The United Kingdom moved forward on the Financial Services and Markets Bill on Oct. 25, hardening its vision for Bitcoin (BTC) cryptocurrency and “digital settlement assets” in the country.
The Bill, proposed on Oct. 18, suggested would propose “A range of measures to maintain and enhance the U.K.’s position as a global leader in financial services, ensuring the sector continues to deliver for individuals and businesses across the country.”
The Bill reasserts the U.K.’s intention to become a global cryptocurrency hub, comments echoed by Dr. Lisa Cameron, Member of Parliament and the chairperson of The Crypto and Digital Assets All-Party Parliamentary Group. In an exclusive interview with Cointelegraph over the weekend, she explained that crypto is on the lawmakers’ radar, although there is a lot of education to be done.
The bill builds upon existing measures to broaden regulations of stablecoins and mentions “Digital Settlement Assets” (DSA) as a new term, moving away from the use of “crypto assets.” According to the U.K. government, “crypto assets use some form of distributed ledger technology (DLT),” whereas DSA includes stablecoins “given their potential to develop into a widespread means of payment.”
The U.K. government had previously commented that there will be a “package of measures” aimed at improving regulation and clarity surrounding blockchain, crypto and Bitcoin.

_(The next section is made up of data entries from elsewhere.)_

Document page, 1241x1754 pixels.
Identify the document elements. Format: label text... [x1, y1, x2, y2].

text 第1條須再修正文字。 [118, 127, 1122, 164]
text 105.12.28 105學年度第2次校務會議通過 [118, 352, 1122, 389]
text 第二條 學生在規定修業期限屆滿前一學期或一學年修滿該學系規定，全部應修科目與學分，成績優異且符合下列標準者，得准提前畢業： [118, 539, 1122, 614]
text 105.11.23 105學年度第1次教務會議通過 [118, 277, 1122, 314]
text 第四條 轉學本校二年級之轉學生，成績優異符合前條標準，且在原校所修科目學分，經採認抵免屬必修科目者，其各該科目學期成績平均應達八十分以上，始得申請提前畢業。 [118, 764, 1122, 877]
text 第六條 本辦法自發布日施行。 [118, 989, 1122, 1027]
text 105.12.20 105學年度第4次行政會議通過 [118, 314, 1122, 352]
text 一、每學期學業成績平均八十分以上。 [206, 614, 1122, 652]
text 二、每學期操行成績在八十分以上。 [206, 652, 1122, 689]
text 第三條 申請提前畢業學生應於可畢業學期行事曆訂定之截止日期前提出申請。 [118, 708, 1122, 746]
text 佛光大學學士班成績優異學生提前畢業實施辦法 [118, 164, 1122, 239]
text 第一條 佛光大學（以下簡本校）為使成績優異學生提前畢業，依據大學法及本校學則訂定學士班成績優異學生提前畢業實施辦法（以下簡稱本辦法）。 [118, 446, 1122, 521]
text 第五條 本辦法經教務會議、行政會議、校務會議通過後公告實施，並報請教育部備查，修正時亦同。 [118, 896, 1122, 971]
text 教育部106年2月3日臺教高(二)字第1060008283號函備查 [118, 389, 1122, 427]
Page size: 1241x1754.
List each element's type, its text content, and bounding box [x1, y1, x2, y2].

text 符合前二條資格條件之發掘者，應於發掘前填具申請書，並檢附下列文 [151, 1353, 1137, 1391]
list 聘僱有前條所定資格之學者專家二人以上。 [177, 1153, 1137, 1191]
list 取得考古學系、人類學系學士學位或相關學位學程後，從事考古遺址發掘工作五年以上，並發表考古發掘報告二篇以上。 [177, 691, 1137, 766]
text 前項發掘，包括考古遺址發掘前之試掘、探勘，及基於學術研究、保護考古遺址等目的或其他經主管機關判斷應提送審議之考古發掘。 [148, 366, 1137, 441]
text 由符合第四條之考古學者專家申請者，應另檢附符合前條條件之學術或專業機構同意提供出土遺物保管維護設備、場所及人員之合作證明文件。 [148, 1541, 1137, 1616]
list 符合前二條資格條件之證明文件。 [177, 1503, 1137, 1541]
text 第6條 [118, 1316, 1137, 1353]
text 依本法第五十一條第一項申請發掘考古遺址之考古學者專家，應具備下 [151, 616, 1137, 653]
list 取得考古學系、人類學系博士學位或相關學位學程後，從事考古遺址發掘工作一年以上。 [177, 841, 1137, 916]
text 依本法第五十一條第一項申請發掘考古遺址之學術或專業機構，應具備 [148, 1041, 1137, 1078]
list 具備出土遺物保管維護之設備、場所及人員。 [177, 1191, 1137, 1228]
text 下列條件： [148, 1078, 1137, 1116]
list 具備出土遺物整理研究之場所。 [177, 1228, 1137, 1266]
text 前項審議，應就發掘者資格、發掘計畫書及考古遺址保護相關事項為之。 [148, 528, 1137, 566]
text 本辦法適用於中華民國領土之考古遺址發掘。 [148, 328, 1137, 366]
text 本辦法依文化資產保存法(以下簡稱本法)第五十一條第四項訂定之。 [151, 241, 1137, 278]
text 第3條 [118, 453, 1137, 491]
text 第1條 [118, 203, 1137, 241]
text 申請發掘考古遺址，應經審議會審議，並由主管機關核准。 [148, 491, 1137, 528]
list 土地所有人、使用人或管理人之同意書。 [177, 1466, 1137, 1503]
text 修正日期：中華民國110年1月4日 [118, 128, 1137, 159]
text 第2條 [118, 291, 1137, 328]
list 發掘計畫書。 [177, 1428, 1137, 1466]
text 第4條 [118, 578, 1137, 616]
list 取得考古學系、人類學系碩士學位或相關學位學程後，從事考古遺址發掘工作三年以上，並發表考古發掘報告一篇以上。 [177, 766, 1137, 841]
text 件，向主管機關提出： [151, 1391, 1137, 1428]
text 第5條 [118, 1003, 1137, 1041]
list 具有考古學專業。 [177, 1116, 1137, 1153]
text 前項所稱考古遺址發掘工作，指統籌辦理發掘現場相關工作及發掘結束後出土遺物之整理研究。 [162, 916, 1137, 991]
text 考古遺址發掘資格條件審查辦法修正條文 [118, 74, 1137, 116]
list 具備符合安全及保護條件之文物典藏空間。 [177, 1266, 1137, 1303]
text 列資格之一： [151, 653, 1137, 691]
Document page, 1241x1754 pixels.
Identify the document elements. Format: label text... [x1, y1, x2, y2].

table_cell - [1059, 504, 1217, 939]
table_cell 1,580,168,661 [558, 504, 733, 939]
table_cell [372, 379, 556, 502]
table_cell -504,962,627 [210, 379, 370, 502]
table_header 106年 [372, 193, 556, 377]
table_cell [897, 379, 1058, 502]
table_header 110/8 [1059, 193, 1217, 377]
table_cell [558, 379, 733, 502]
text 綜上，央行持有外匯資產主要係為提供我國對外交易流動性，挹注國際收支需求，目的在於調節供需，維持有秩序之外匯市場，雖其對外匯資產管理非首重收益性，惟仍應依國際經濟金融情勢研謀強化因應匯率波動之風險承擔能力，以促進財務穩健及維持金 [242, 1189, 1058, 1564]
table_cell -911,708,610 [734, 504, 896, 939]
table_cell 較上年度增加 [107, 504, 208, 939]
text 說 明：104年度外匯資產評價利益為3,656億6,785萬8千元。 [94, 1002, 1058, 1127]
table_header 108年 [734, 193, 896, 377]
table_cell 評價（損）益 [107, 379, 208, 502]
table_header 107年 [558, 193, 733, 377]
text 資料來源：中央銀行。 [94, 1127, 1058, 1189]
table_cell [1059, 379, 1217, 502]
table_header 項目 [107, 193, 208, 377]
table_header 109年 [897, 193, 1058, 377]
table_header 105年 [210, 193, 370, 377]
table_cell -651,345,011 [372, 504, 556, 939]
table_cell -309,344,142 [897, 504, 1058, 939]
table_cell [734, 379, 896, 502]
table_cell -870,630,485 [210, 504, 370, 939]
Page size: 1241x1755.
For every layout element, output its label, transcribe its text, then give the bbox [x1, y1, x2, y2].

Elsewhere, the new Prime Minister, Rishi Sunak, has also expressed interest in certain areas of cryptocurrency, such as his support for the creation of a Royal Mint Nonfungible token.
The youngest leader to take up office in Number 10 Downing Street has also been vocal in support of central bank digital currencies.
Related: UK inflation rate hits 10.1%, British Bitcoin community responds
The recognition of crypto and digital assets as financial instruments is yet to be scribed into law. The Bill must pass crucial steps: The House of Lords will be required to approve or amend the Bill before final royal approval by the new monarch, King Charles III.